As soon as he had handed it to the coachman, he was dragged to the kerb by Solomon, who was frantically trying to open an umbrella – a black and treacherous thing that reminded Dodger of a long-dead, but nevertheless large, bird of prey and could take your eye out, if you let it. Dodger pointed out that right now, at least, it wasn’t necessary – except, of course, for protection from the horses all around them, which were doing what horses regularly do and doing it slightly more because they were in a state of panic.

They headed on foot to Savile Row. The side streets were more busy with pedestrians than usual because of the tangle that they had thankfully left behind them. They arrived, wet and warm – which can sometimes, as in this case, be worse than wet and cold because it includes sticky and horsy – at the shining, polished door of Davies & Son, at 38 Savile Row, leaving Onan at a lamppost and on this occasion with a bone brought along for the purpose, in the company of which he was oblivious to the world.

Once inside, Dodger tried not to be awed at the world of schmutter. After all, he knew there were swells that had much finer clothes than he ever wore, but seeing such a lot of it in one place would have been overwhelming if he let it be so. As it was, he tried to look like somebody who barely glances at this sort of thing because he sees it every day – although aware that the cleaned-up but still quite
fragrant
shonky suit might be a clue that this was not entirely the case. But after all, a tailor is a tailor and all the rest of it is just shine.

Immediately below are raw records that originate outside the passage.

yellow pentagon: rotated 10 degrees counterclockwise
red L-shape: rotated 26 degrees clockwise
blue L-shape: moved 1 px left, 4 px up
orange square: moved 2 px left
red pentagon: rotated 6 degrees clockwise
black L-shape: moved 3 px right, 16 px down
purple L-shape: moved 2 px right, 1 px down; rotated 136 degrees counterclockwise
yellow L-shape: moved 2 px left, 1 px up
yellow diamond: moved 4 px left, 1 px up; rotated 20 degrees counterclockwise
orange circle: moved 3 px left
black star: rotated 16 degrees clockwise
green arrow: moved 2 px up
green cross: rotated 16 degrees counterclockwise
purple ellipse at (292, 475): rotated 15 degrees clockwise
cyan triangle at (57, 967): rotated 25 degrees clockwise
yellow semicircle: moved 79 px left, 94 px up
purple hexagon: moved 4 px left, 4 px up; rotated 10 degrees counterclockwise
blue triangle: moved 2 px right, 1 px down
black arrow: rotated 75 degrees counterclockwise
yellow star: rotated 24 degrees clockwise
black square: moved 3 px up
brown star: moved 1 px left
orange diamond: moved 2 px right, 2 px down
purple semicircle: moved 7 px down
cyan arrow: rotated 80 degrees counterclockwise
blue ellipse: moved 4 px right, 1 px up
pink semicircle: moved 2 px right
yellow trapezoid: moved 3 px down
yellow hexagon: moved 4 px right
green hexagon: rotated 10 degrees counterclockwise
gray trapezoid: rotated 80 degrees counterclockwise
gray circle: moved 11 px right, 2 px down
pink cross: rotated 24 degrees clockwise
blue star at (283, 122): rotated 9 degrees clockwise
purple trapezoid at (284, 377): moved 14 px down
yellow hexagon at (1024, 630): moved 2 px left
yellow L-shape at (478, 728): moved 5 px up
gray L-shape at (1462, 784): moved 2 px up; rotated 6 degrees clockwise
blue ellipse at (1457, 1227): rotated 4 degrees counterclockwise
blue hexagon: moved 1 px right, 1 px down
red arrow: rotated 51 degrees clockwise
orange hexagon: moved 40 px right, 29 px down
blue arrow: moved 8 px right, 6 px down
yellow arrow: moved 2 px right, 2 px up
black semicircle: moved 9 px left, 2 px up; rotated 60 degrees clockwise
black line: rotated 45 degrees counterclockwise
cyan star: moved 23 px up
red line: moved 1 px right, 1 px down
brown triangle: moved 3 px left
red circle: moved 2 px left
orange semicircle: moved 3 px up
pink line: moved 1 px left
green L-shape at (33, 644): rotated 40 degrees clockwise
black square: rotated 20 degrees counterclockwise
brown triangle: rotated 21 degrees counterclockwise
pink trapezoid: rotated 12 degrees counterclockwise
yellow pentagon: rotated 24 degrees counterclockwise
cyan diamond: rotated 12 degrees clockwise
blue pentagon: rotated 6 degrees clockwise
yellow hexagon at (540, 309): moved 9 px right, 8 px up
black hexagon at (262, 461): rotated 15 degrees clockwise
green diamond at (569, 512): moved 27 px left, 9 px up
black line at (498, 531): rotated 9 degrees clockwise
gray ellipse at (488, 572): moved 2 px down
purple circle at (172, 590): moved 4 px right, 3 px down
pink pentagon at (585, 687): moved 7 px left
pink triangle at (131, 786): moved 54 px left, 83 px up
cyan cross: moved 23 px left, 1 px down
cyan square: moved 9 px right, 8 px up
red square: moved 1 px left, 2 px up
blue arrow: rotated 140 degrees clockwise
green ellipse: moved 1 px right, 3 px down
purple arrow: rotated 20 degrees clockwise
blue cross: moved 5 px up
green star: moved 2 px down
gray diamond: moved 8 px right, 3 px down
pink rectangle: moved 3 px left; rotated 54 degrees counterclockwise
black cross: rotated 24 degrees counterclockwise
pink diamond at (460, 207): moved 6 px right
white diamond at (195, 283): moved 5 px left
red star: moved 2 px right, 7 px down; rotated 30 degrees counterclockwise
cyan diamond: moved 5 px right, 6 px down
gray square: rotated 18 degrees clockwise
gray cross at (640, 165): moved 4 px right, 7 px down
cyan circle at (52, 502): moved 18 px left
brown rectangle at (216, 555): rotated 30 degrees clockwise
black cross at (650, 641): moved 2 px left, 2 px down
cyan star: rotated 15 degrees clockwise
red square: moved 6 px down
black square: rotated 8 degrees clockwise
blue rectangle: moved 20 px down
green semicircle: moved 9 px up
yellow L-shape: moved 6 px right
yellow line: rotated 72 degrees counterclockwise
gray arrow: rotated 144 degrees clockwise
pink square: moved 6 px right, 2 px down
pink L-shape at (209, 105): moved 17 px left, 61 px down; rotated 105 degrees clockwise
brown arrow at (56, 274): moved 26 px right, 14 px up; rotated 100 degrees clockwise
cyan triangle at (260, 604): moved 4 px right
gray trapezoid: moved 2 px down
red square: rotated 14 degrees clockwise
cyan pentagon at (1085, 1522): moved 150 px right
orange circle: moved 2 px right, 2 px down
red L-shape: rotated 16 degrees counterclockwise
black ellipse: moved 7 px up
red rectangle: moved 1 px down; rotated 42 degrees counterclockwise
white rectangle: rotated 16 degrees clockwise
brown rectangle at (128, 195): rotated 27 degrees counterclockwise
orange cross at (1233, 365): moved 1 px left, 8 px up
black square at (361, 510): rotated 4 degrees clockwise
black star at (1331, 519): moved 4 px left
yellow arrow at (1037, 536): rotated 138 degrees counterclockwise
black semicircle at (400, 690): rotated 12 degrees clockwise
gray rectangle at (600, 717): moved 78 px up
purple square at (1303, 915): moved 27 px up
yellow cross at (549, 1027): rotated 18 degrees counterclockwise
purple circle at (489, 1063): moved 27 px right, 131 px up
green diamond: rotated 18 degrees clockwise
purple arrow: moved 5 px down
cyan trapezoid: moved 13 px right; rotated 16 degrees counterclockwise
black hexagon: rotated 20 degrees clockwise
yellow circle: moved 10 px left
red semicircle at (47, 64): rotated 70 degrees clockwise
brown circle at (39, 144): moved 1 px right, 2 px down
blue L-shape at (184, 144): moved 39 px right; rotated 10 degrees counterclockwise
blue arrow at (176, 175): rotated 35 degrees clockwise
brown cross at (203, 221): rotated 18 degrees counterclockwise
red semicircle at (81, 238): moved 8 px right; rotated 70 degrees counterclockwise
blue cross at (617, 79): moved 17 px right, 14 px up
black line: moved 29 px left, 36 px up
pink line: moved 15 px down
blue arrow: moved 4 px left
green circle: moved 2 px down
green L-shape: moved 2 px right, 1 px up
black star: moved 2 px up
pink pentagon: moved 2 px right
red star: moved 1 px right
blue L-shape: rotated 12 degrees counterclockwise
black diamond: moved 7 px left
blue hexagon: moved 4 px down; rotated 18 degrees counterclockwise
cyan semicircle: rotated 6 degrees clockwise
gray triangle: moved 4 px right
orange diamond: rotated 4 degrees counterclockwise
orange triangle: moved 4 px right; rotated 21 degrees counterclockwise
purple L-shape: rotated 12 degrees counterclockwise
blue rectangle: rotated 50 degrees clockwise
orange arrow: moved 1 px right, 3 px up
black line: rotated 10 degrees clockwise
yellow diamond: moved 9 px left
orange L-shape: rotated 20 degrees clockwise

Eventually, they were handed into the care of Izzy, small and skinny but nevertheless possessed of some inner nervous energy that would in other circumstances have turned a mill. He appeared like an arrow between Dodger and Solomon and the
front
-of-house man who opened the door for them, talking all the time so fast that the best you could do was understand that Izzy would take care of everything, had anything, and everything was in hand and if everybody left it to Izzy, everything would not just be all right but also extremely acceptable in every possible way, and at a price that would amaze and yet satisfy all parties – if, and this was important, Izzy was allowed to get on with the job, thank you all so very much. He fussed Solomon and Dodger into one of the fitting rooms, never at any time ceasing to worry, fret and apologize to nobody in particular about nothing very much.